My app has already been deployed. I later discovered I needed additional packages installed on my server, namely poppler-utils and ffmpeg. I updated my dockerfile to reflect this and redeployed but these packages were not installed and I have to install them manually after every deployment.
The strange thing is, that other updates seem to have been pushed, albeit for different commands.
I know there is a way to do this, and my understanding is that the docs have been updated to reflect this, but I cannot seem to find the definitive answer to how this is done.
So, for the record, would someone please help with a list of steps.
It would help if you posted your Dockerfile. It likely contains a series of FROM statements, each of which defines a separate build step. The step that is deployed is the last one, so either:
you need to install these packages in that step
that FROM step defines a previous step as its base, and you installed these packages in that step
(less frequently used) that step contains a COPY statement that copies that package from elsewhere.

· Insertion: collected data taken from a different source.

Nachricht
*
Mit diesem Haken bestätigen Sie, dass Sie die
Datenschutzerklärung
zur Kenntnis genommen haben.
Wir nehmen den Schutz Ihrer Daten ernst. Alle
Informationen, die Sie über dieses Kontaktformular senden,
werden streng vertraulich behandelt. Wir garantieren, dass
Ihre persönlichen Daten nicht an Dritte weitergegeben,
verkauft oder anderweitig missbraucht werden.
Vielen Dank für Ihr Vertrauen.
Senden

I just asked ChatGPT and this is the answer it gave me:
In a multistage Dockerfile, anything installed in an intermediate stage (build, in this case) won’t be available in the final image (base). Only files or layers explicitly copied from an intermediate stage make it to the final stage.

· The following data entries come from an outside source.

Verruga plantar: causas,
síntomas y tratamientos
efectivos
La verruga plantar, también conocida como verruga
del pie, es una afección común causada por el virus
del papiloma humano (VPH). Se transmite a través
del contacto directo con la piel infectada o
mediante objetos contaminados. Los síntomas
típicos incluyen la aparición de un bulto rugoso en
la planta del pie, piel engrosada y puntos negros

In your Dockerfile, poppler-utils and ffmpeg are indeed installed in the build stage but not transferred to the final base stage, where the app actually runs. So, they aren’t available when the container is running. The solution is to ensure they’re installed in the final stage where they’re needed.
To keep everything organized and install these only where necessary, here’s the adjusted version:
# Install runtime dependencies in the base stage
RUN apt-get update -qq && \
apt-get install --no-install-recommends -y poppler-utils ffmpeg && \
rm -rf /var/lib/apt/lists /var/cache/apt/archives
Or if you prefer them to be universally available, add them to base:
# Install runtime dependencies in the base stage
RUN apt-get update -qq && \
apt-get install --no-install-recommends -y poppler-utils ffmpeg && \
rm -rf /var/lib/apt/lists /var/cache/apt/archives
I’ll test this and get back to you all. Meanwhile, I would really appreciate it if someone with “human” intelligence could add to the conversation. Perhaps we can help others in the meantime.
Thank you very much @rubys for your support. I really appreciate it. I hope you understand I mean no disrespect as my “dry” words may sound. You’ve helped me save numerous hours of work.